Report the count of lines in the listing below that include the string "Prolog", with no other text.
*** Opening Input for this task ***
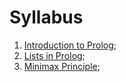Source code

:# Syllabus

1. [Introduction to Prolog](1-introduction-to-prolog.md);
2. [Lists in Prolog](2-lists-in-prolog.md);
3. [Minimax Principle](3-minimax-principle.md);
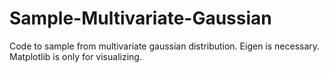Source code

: # Sample-Multivariate-Gaussian

Code to sample from multivariate gaussian distribution. Eigen is necessary. Matplotlib is only for visualizing.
*** Closing Input for this task ***
— Exercise answer —
2